GPT 5.4-Cyber & OpenAI's Trusted Access for Cyber Programme

There is new wind in the arena for AI cyber defence and it is coming from OpenAI’s new release – GPT‑5.4‑Cyber.
Committing US$10m in API credits through its Cybersecurity Grant Program and scaling its Trusted Access for Cyber (TAC) to defenders, OpenAI is strengthening its position amongst cyber defenders.
As AI continues to evolve, OpenAI expects cybersecurity to become increasingly proactive rather than reactive, with intelligent systems playing a central role in detecting and preventing threats before they escalate.
As AI cyber capabilities can power both offence and defence, OpenAI's TAC ensures that access to such powerful tools rests firmly in the hands of the defenders.
TAC already has seen widespread adoption with enterprises such as Bank of America, BlackRock, BNY, Citi, Cisco, Cloudflare, CrowdStrike, Goldman Sachs, iVerify, JPMorgan Chase, Morgan Stanley, NVIDIA, Oracle, Palo Alto Networks, SpecterOps, US Bank and Zscaler signing up.

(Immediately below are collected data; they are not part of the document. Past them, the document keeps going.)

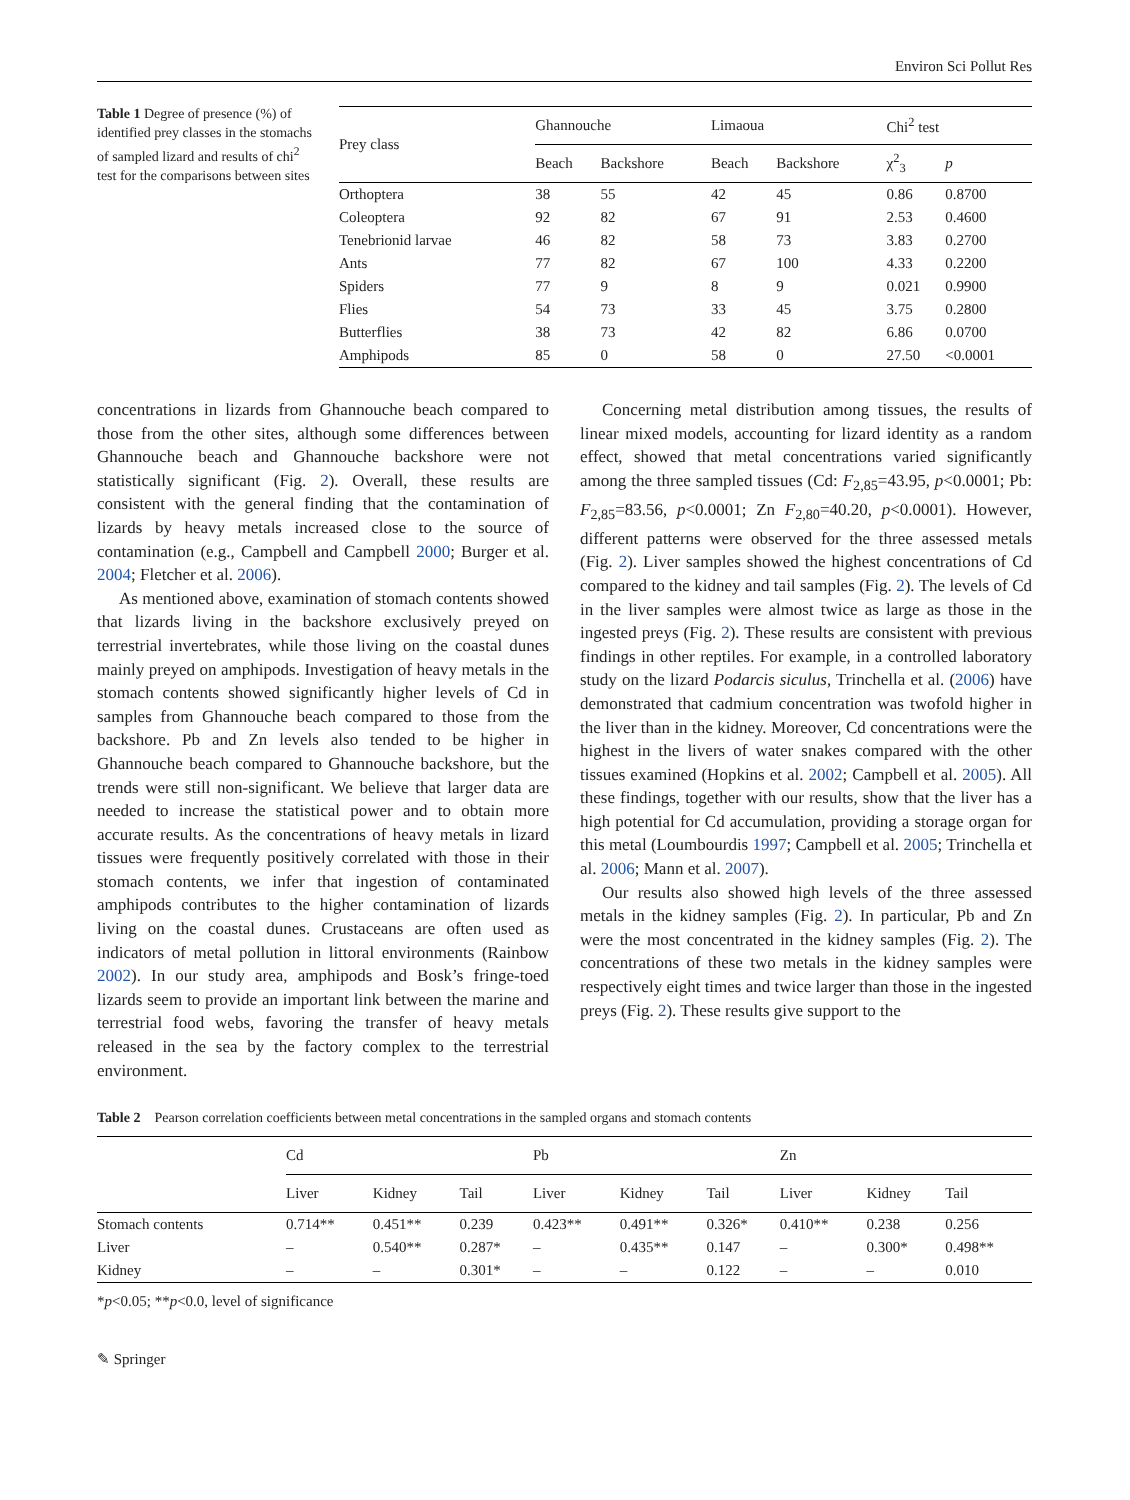Environ Sci Pollut Res
Table 1 Degree of presence (%) of identified prey classes in the stomachs of sampled lizard and results of chi<sup>2</sup> test for the comparisons between sites
| Prey class | Ghannouche | | Limaoua | | Chi<sup>2</sup> test | |
| --- | --- | --- | --- | --- | --- | --- |
| | Beach | Backshore | Beach | Backshore | χ<sup>2</sup><sub>3</sub> | p |
| Orthoptera | 38 | 55 | 42 | 45 | 0.86 | 0.8700 |
| Coleoptera | 92 | 82 | 67 | 91 | 2.53 | 0.4600 |
| Tenebrionid larvae | 46 | 82 | 58 | 73 | 3.83 | 0.2700 |
| Ants | 77 | 82 | 67 | 100 | 4.33 | 0.2200 |
| Spiders | 77 | 9 | 8 | 9 | 0.021 | 0.9900 |
| Flies | 54 | 73 | 33 | 45 | 3.75 | 0.2800 |
| Butterflies | 38 | 73 | 42 | 82 | 6.86 | 0.0700 |
| Amphipods | 85 | 0 | 58 | 0 | 27.50 | <0.0001 |
concentrations in lizards from Ghannouche beach compared to those from the other sites, although some differences between Ghannouche beach and Ghannouche backshore were not statistically significant (Fig. 2). Overall, these results are consistent with the general finding that the contamination of lizards by heavy metals increased close to the source of contamination (e.g., Campbell and Campbell 2000; Burger et al. 2004; Fletcher et al. 2006).
As mentioned above, examination of stomach contents showed that lizards living in the backshore exclusively preyed on terrestrial invertebrates, while those living on the coastal dunes mainly preyed on amphipods. Investigation of heavy metals in the stomach contents showed significantly higher levels of Cd in samples from Ghannouche beach compared to those from the backshore. Pb and Zn levels also tended to be higher in Ghannouche beach compared to Ghannouche backshore, but the trends were still non-significant. We believe that larger data are needed to increase the statistical power and to obtain more accurate results. As the concentrations of heavy metals in lizard tissues were frequently positively correlated with those in their stomach contents, we infer that ingestion of contaminated amphipods contributes to the higher contamination of lizards living on the coastal dunes. Crustaceans are often used as indicators of metal pollution in littoral environments (Rainbow 2002). In our study area, amphipods and Bosk’s fringe-toed lizards seem to provide an important link between the marine and terrestrial food webs, favoring the transfer of heavy metals released in the sea by the factory complex to the terrestrial environment.
Concerning metal distribution among tissues, the results of linear mixed models, accounting for lizard identity as a random effect, showed that metal concentrations varied significantly among the three sampled tissues (Cd: F<sub>2,85</sub>=43.95, p<0.0001; Pb: F<sub>2,85</sub>=83.56, p<0.0001; Zn F<sub>2,80</sub>=40.20, p<0.0001). However, different patterns were observed for the three assessed metals (Fig. 2). Liver samples showed the highest concentrations of Cd compared to the kidney and tail samples (Fig. 2). The levels of Cd in the liver samples were almost twice as large as those in the ingested preys (Fig. 2). These results are consistent with previous findings in other reptiles. For example, in a controlled laboratory study on the lizard Podarcis siculus, Trinchella et al. (2006) have demonstrated that cadmium concentration was twofold higher in the liver than in the kidney. Moreover, Cd concentrations were the highest in the livers of water snakes compared with the other tissues examined (Hopkins et al. 2002; Campbell et al. 2005). All these findings, together with our results, show that the liver has a high potential for Cd accumulation, providing a storage organ for this metal (Loumbourdis 1997; Campbell et al. 2005; Trinchella et al. 2006; Mann et al. 2007).
Our results also showed high levels of the three assessed metals in the kidney samples (Fig. 2). In particular, Pb and Zn were the most concentrated in the kidney samples (Fig. 2). The concentrations of these two metals in the kidney samples were respectively eight times and twice larger than those in the ingested preys (Fig. 2). These results give support to the
Table 2 Pearson correlation coefficients between metal concentrations in the sampled organs and stomach contents
| | Cd | | | Pb | | | Zn | | |
| --- | --- | --- | --- | --- | --- | --- | --- | --- | --- |
| | Liver | Kidney | Tail | Liver | Kidney | Tail | Liver | Kidney | Tail |
| Stomach contents | 0.714** | 0.451** | 0.239 | 0.423** | 0.491** | 0.326* | 0.410** | 0.238 | 0.256 |
| Liver | – | 0.540** | 0.287* | – | 0.435** | 0.147 | – | 0.300* | 0.498** |
| Kidney | – | – | 0.301* | – | – | 0.122 | – | – | 0.010 |
*p<0.05; **p<0.0, level of significance
✎ Springer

The capabilities are also being shared with the US Center for AI Standards and Innovation (CAISI) and the UK AI Security Institute (UK AISI).
GPT-5.4-Cyber built for defensive security
GPT-5.4-Cyber is a model designed specifically for defensive security use cases.
It is tuned to support tasks such as vulnerability discovery, code analysis and incident response, where structured reasoning is critical.
Unlike general purpose models, GPT-5.4-Cyber is intended to operate within security constrained environments. It helps teams trace complex logic chains, analyse software behaviour and identify weaknesses earlier in the development cycle.
The focus is on defensive capability rather than offensive application. By embedding the model into security workflows, OpenAI aims to help organisations reduce exposure before vulnerabilities are exploited.
Industry leaders see this direction as inevitable. Lee Klarich, Chief Technology and Product Officer at Palo Alto Networks writes on his LinkedIn: “The release of the newest frontier AI models marks a turning point for cybersecurity.
“As a member of Anthropic’s Project Glasswing as well as OpenAI’s Trusted Access for Cyber programme, we’ve had a front row seat to the incredible advances of these models.
“Our early testing of Anthropic’s Claude Mythos Preview model reveals that frontier AI models are extraordinarily capable at finding vulnerabilities and generating corresponding exploits.
“Perhaps more eye opening is their ability to find attack paths through vulnerability chaining and logic-based exposure.
“In the hands of defenders, this is incredibly valuable, but in the hands of attackers, these new capabilities, however guardrailed, won’t stay contained. Within months, advanced AI models with deep cybersecurity capabilities will become commonplace.
“We expect a deluge of vulnerabilities, a rise in Inside-Out Attacks and most significantly, a shift from AI-assisted to AI-driven attacks.”
Lee notes that organisations to this point which were “mostly protected” will effectively become unprotected.
This reflects the growing concern that AI is accelerating both sides of the cyber equation, increasing the urgency for defensive adoption.
Trusted Access for Cyber
OpenAI is also scaling its TAC programme, which is a controlled programme that provides vetted cybersecurity professionals with secure access to advanced AI tools for defensive use.
The programme uses identity verification and organisational validation to ensure that only trusted users can access higher capability tools.
This allows security teams to use AI for research, vulnerability analysis and system hardening while maintaining strict safeguards.
“The top AI labs are building for defenders now,” notes George Kurtz, CEO of CrowdStrike.
“CrowdStrike continues to lead the market in secure AI adoption, trusted by AI leaders and organisations of all sizes to accelerate the world's AI revolution.
“Thanks Sam Altman and Greg Brockman for your first frontier model purpose-built for defenders.”
His remarks underline the growing collaboration between AI developers and cybersecurity firms as defensive applications become a primary focus of frontier model deployment.
Shift towards AI driven defence
OpenAI’s approach combines specialised models, controlled access and ecosystem support to strengthen cyber defence capabilities.
Alongside GPT-5.4-Cyber and the Trusted Access programme, the company is investing in security research and infrastructure protection efforts.
OpenAI had previously launched Codex Security to help defenders identify and fix vulnerabilities at scale.
The company notes: “Since the recent launch, Codex Security has contributed to over 3,000 critical and high fixed vulnerabilities, along with many more lower-severity fixed findings across the ecosystem.”
The direction reflects a broader industry shift towards AI driven defence systems that identify and mitigate vulnerabilities earlier in the software lifecycle.
As models become more capable, the emphasis is moving towards controlled deployment that balances innovation with security oversight.